Hypergeometric Distribution
The Hypergeometric Distribution is useful in situations where sampling from a heterogeneous and finite population is performed without replacement. It describes the probability distribution of a hypergeometric random variable, defined as the number of successes resulting from a statistical experiment wherein a sample size of n is selected without replacement from a population of N items in which k items are considered successes and N-k items are considered failures.
You might think of this as a situation where you have a bag of 100 balls: 90 white and 10 red. Suppose we select 5 balls at random without looking. What are our chances of getting 0 red balls? 1 red ball? 2 red balls, etc., up to 5? This is answered via the Hypergeometric Distribution. In our example, you have a 58% likelihood of getting no red balls and a 34% chance of selecting 1 red ball. This means that cumulatively you have a 92% chance of picking 1 ball or fewer or, conversely, only an 8% chance of picking 2 red balls or more. Unlike in a binomial experiment, where there is replacement and thus a constant probability of success with each selection, in a hypergeometric experiment the probability of success changes with each succeeding selection because the composition of population N is changing with each selection.
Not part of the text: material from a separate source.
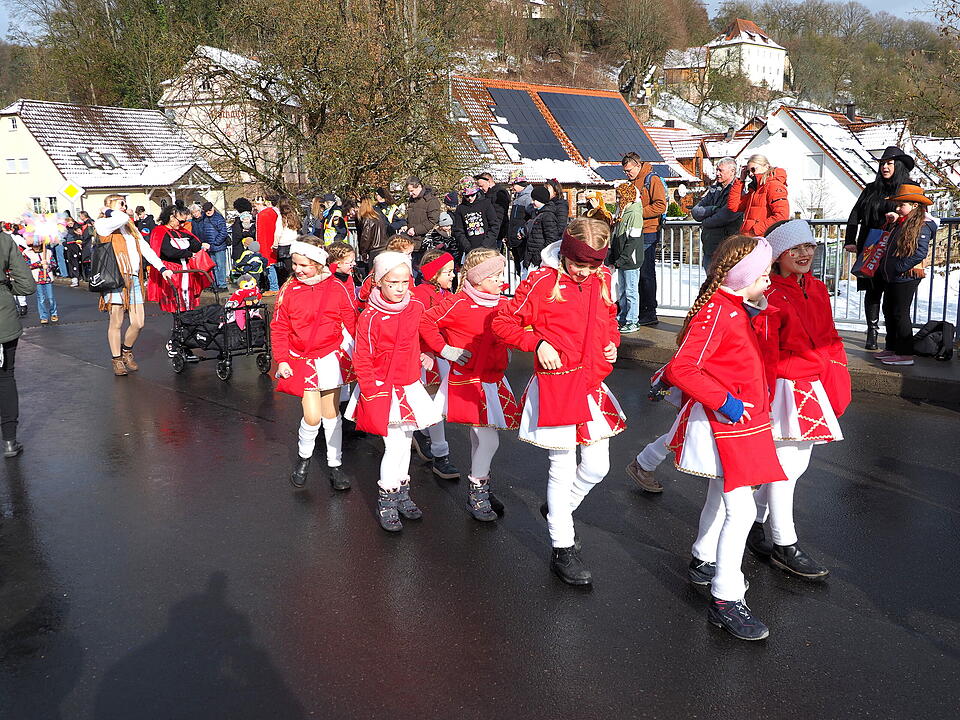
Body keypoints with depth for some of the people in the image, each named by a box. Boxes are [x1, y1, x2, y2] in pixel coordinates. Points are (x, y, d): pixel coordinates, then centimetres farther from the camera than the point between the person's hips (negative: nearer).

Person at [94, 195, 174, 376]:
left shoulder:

Within HunchLab, the balls in our bag correspond to crimes in the current time period (red) and in the historical comparison period (white). Taking a sample from this population allows us to compare the observed number of crimes in a particular catchment for the current period to the number of crimes that we would expect to see based on the Hypergeometric Distribution. Fisher's Exact Test allows us to assign a precise probability to our observed value and thus to classify an observation as a spike.